►
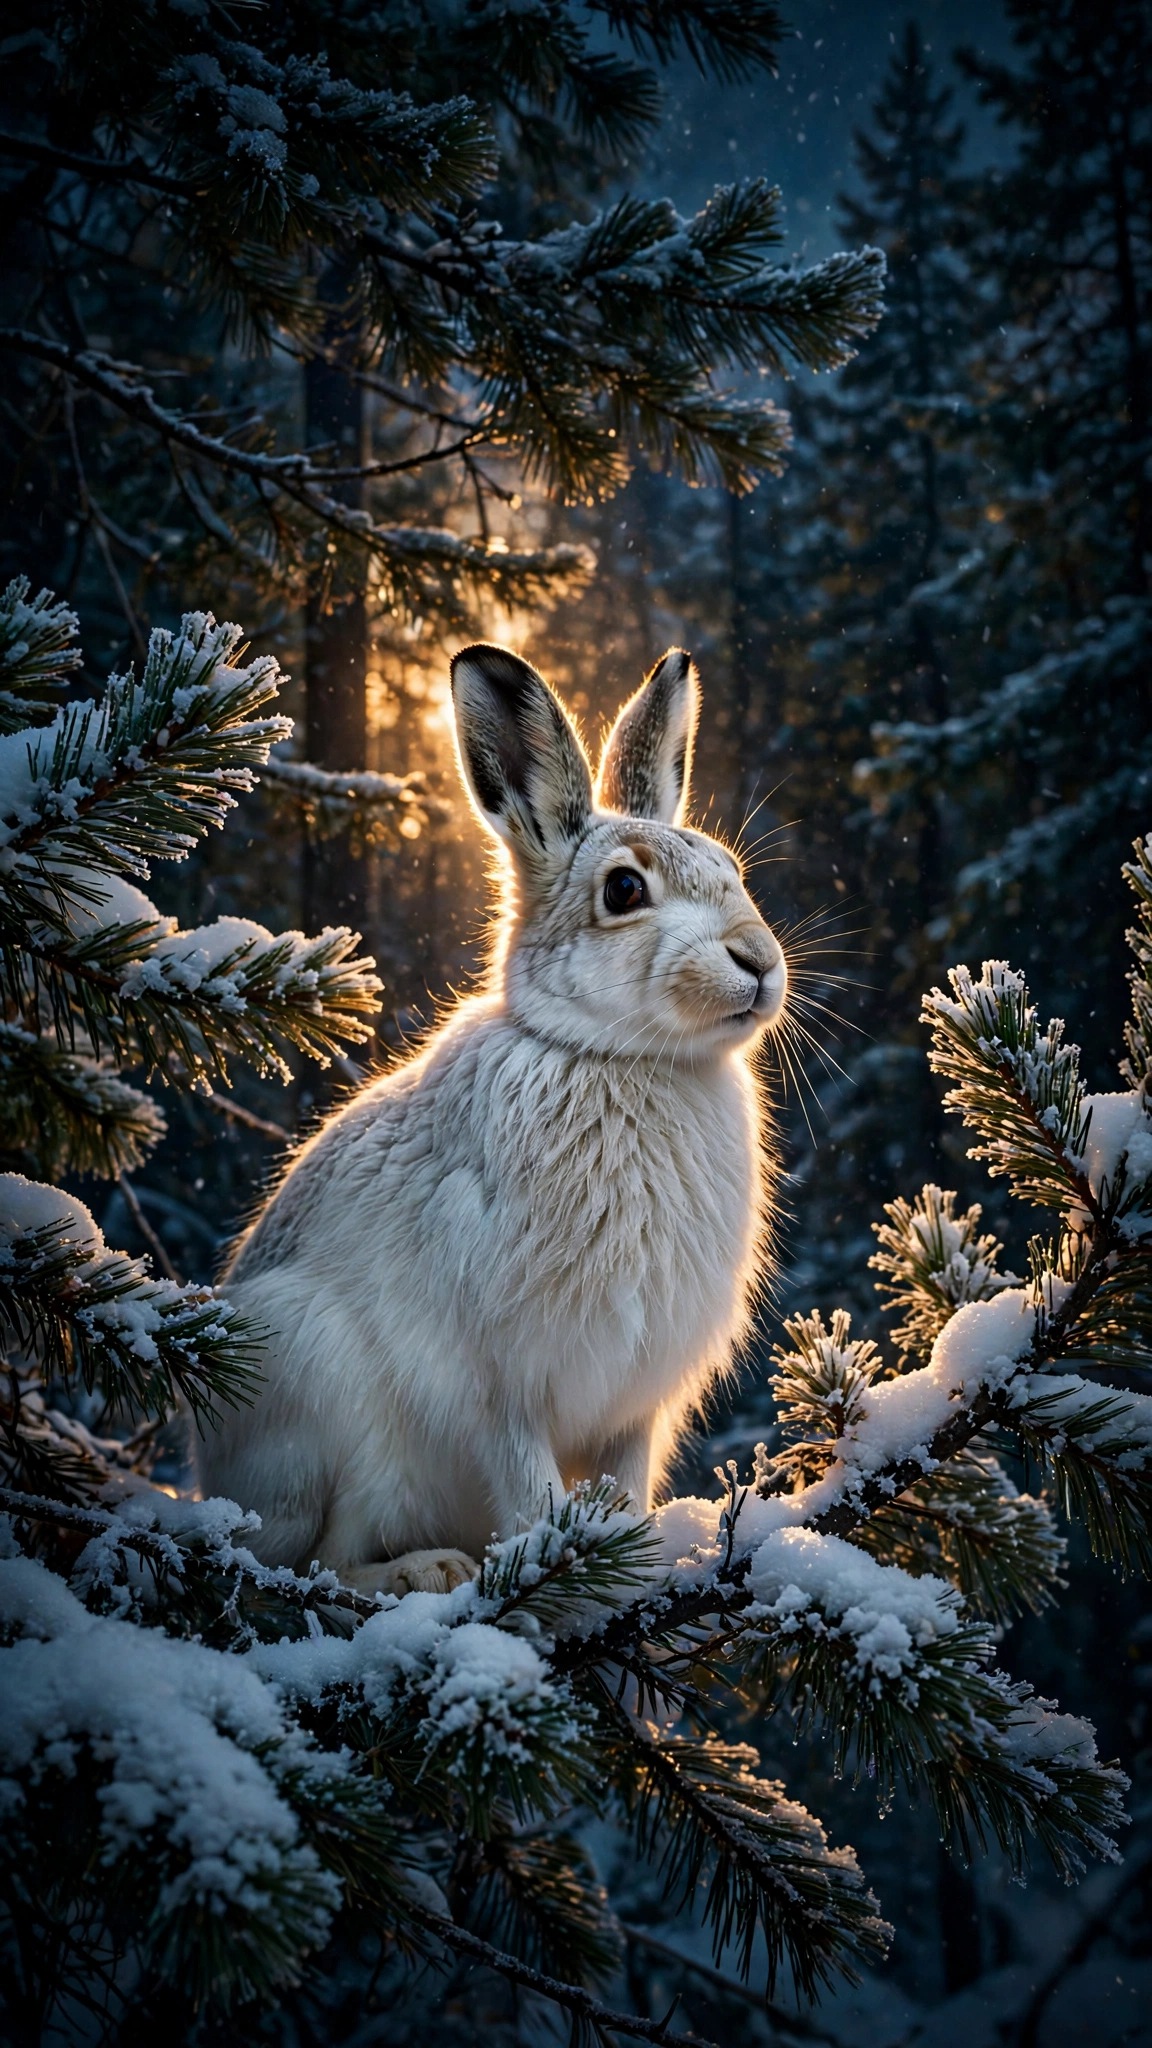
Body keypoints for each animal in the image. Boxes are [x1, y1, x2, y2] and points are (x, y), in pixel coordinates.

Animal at [197, 643, 788, 1596]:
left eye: (730, 872)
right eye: (625, 889)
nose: (761, 962)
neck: (622, 1057)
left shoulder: (636, 1403)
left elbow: (623, 1487)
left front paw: (631, 1564)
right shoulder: (501, 1384)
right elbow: (528, 1483)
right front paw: (567, 1574)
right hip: (317, 1407)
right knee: (307, 1565)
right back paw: (427, 1574)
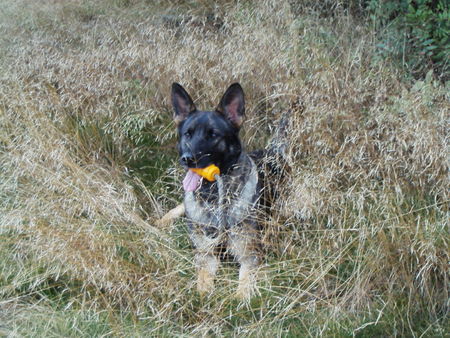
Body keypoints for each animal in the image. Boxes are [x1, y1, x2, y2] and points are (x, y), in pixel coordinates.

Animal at [171, 83, 286, 300]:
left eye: (213, 134)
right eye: (187, 134)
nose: (188, 158)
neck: (214, 198)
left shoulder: (250, 256)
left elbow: (242, 293)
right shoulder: (206, 255)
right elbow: (202, 287)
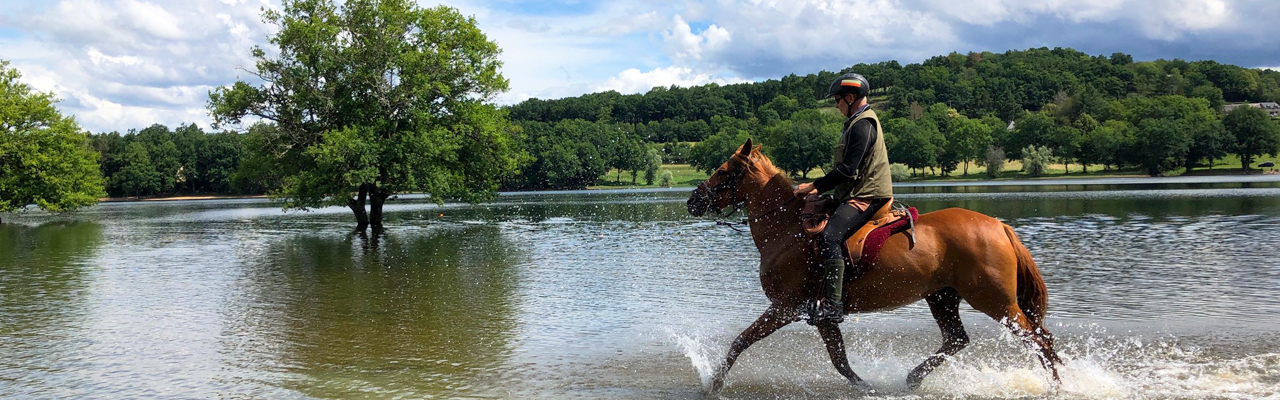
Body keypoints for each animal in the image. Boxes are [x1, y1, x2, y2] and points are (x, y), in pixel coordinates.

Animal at [686, 139, 1064, 392]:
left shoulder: (784, 307)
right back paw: (912, 378)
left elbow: (740, 342)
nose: (692, 200)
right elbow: (839, 359)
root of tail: (999, 226)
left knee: (1040, 342)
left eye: (722, 171)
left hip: (996, 302)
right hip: (942, 297)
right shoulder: (820, 313)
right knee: (957, 339)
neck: (787, 229)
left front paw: (714, 384)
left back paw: (1057, 387)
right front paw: (866, 386)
◄
■ REQUIRED ACTION
Write out the data exactly, but not its pictures.

■ WRITTEN RESPONSE
Body keypoints for each animal in the image. Boxes are [x1, y1, x2, y2] and points are (x, y), in pixel coordinates.

Animal at [197, 643, 788, 1596]:
left eye: (730, 872)
right eye: (625, 889)
nose: (761, 962)
neck: (622, 1057)
left shoulder: (636, 1403)
left elbow: (623, 1487)
left front paw: (631, 1564)
right shoulder: (501, 1384)
right elbow: (528, 1483)
right front paw: (567, 1574)
right hip: (317, 1407)
right knee: (307, 1565)
right back paw: (427, 1574)
Body keypoints for each animal in the image. Boxes are [x1, y1, x2, y2] and points are (x, y), in pixel coordinates.

Animal at [171, 83, 286, 300]:
left eye: (213, 134)
right eye: (187, 134)
nose: (188, 158)
neck: (214, 198)
left shoulder: (250, 256)
left elbow: (242, 293)
right shoulder: (206, 255)
right elbow: (202, 287)
Body keypoints for each animal in the image. Boxes are [x1, y1, x2, y2] and points are (x, y), in pixel coordinates.

Animal at [686, 139, 1064, 392]:
left shoulder: (784, 307)
right back paw: (912, 378)
left elbow: (740, 342)
nose: (692, 200)
right elbow: (839, 359)
root of tail: (999, 226)
left knee: (1040, 342)
left eye: (722, 171)
left hip: (996, 302)
right hip: (942, 297)
right shoulder: (820, 313)
right knee: (957, 339)
neck: (787, 229)
left front paw: (714, 384)
left back paw: (1057, 387)
right front paw: (866, 386)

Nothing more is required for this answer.